Copy out every row below, character for character, with no changes.
───── EXTRACTED MATERIAL ─────
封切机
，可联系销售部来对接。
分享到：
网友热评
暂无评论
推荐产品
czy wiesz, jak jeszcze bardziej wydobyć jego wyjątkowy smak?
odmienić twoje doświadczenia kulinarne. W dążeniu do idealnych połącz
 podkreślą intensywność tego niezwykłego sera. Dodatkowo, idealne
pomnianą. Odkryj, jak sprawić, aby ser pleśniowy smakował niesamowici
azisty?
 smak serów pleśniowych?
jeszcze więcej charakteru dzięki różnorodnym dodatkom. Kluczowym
─────
ANSWER AREA:
封切机
，可联系销售部来对接。
分享到：
网友热评
暂无评论
推荐产品
czy wiesz, jak jeszcze bardziej wydobyć jego wyjątkowy smak?
odmienić twoje doświadczenia kulinarne. W dążeniu do idealnych połącz
 podkreślą intensywność tego niezwykłego sera. Dodatkowo, idealne
pomnianą. Odkryj, jak sprawić, aby ser pleśniowy smakował niesamowici
azisty?
 smak serów pleśniowych?
jeszcze więcej charakteru dzięki różnorodnym dodatkom. Kluczowym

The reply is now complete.